Storage capacity is used to store cluster data files, index files, log files, and temporary files. Log files include online and archived logs.
Note After you purchase a PolarDB cluster, the system automatically creates the files that are required for regular database operations. These files include the preceding files and consume some storage.

Cluster Edition

PolarDB for MySQL Cluster Edition is recommended because it is developed based on an architecture in which compute is decoupled from storage. The number of compute nodes can be increased from 2 to a maximum of 16. For more information, see Cluster Edition.

Single Node Edition

As the starter of PolarDB for MySQL editions, Single Node Edition uses the burstable performance specification and shares resources in a computing resource pool to improve resource usage. The Single Node Edition architecture also reduces resource costs because no proxy is required. For more information, see Single Node Edition.

X-Engine Edition

PolarDB for MySQL X-Engine Edition provides a high compression ratio and uses X-Engine as the default storage engine. PolarDB Archive Database Edition provides a large storage capacity and allows you to store archived data at a low cost. For more information, see Archive Database.

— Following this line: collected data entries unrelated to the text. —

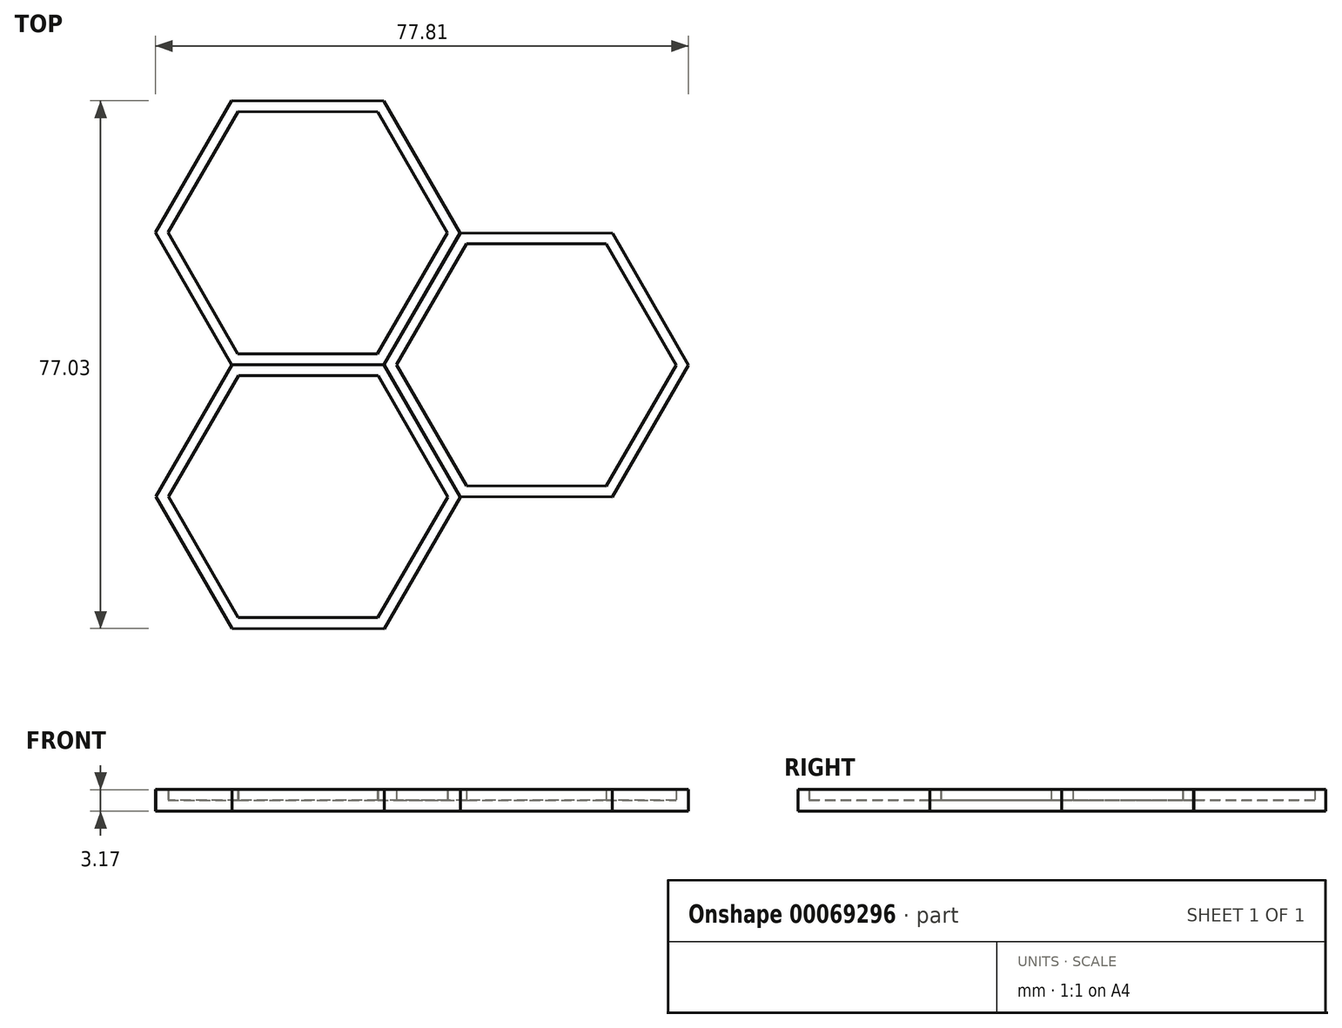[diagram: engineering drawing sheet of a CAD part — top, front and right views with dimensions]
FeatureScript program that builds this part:
annotation { "Feature Type Name" : "Feature", "Feature Type Description" : "" }
export const myFeature = defineFeature(function(context is Context, id is Id, definition is map)
    precondition{}
    {
        {
            var Q0;
            Q0=qCreatedBy(makeId("Top.planeOp"),FACE);
            var sketch = newSketch(context, id + "F0", { "sketchPlane" : qUnion([Q0])});
            skCircle(sketch, "E0.cCircle", {"center": v(0, 0) * mm, "radius": 19.25 * mm, "construction": true});
            skLineSegment(sketch, "E0.0", {"start": v(11.14, 19.23) * mm, "end": v(22.22, -0.03) * mm});
            skLineSegment(sketch, "E0.1", {"start": v(22.22, -0.03) * mm, "end": v(11.09, -19.26) * mm});
            skLineSegment(sketch, "E0.2", {"start": v(11.09, -19.26) * mm, "end": v(-11.14, -19.23) * mm});
            skLineSegment(sketch, "E0.3", {"start": v(-11.14, -19.23) * mm, "end": v(-22.22, 0.03) * mm});
            skLineSegment(sketch, "E0.4", {"start": v(-22.23, 0.03) * mm, "end": v(-11.09, 19.26) * mm});
            skLineSegment(sketch, "E0.5", {"start": v(-11.09, 19.26) * mm, "end": v(11.14, 19.23) * mm});
            skPoint(sketch, "E0.0.midPoint", {"position": v(16.68, 9.6) * mm});
            skSolve(sketch);
        }
        {
            var Q0;
            Q0=qSketchRegion(id+"F0",true);
            extrude(context, id + "F1", {"entities" : qUnion([Q0]), "depth" : 3.17 * mm});
        }
        {
            var Q0;
            Q0=makeQuery(id+"F1.opExtrude","CAP_FACE",FACE,{"disambiguationData":[OSD([sQuery(id+"F0.wireOp",EDGE,"E0.0"),sQuery(id+"F0.wireOp",EDGE,"E0.1"),sQuery(id+"F0.wireOp",EDGE,"E0.2"),sQuery(id+"F0.wireOp",EDGE,"E0.3"),sQuery(id+"F0.wireOp",EDGE,"E0.4"),sQuery(id+"F0.wireOp",EDGE,"E0.5")])],"isStart":false});
            shell(context, id + "F2", {"entities" : qUnion([Q0]), "thickness" : 1.59 * mm});
        }
        {
            var Q0;
            Q0=makeQuery(id+"F1.opExtrude","SWEPT_BODY",BODY,{"disambiguationData":[OSD([sQuery(id+"F0.wireOp",EDGE,"E0.0"),sQuery(id+"F0.wireOp",EDGE,"E0.1"),sQuery(id+"F0.wireOp",EDGE,"E0.2"),sQuery(id+"F0.wireOp",EDGE,"E0.3"),sQuery(id+"F0.wireOp",EDGE,"E0.4"),sQuery(id+"F0.wireOp",EDGE,"E0.5")])]});
            transform(context, id + "F3", {"entities" : qUnion([Q0]), "transformType" : TransformType.TRANSLATION_3D, "dx" : 33.36 * mm, "dy" : -19.29 * mm, "dz" : 0 * mm, "makeCopy" : true});
        }
        {
            var Q0;
            Q0=makeQuery(id+"F1.opExtrude","SWEPT_BODY",BODY,{"disambiguationData":[OSD([sQuery(id+"F0.wireOp",EDGE,"E0.0"),sQuery(id+"F0.wireOp",EDGE,"E0.1"),sQuery(id+"F0.wireOp",EDGE,"E0.2"),sQuery(id+"F0.wireOp",EDGE,"E0.3"),sQuery(id+"F0.wireOp",EDGE,"E0.4"),sQuery(id+"F0.wireOp",EDGE,"E0.5")])]});
            transform(context, id + "F4", {"entities" : qUnion([Q0]), "transformType" : TransformType.TRANSLATION_3D, "dx" : 0.05 * mm, "dy" : -38.5 * mm, "dz" : 0 * mm, "makeCopy" : true});
        }
    });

Smart-SSD is a high compression technique at the physical SSD disk level. Smart-SSD disks are embedded with a dedicated FPGA or ASIC compression chip, which decompresses and compresses the data in real time during the data read/write process and greatly reduces data storage costs. Smart-SSD disks are optimized particularly for PolarDB scenarios and can provide almost the same performance as non-compressed standard hard disks. Smart-SSD disks provide access interfaces of standard disks that can be accessed by upper-layer applications to avoid the complex adaptation of applications. This technique is used in PolarDB PSL4 disks.

Hot standby storage cluster

A hot standby storage cluster is deployed in the secondary zone or in a different data center in the same zone of the region where a PolarDB cluster is deployed. The hot standby storage cluster uses independent storage for hot standby of the PolarDB cluster. When the PolarDB cluster or the primary zone is unavailable, the hot standby storage cluster quickly becomes the primary node to perform read and write operations on the PolarDB cluster. If you disable the hot standby storage cluster feature, the SLA of the PolarDB cluster is degraded.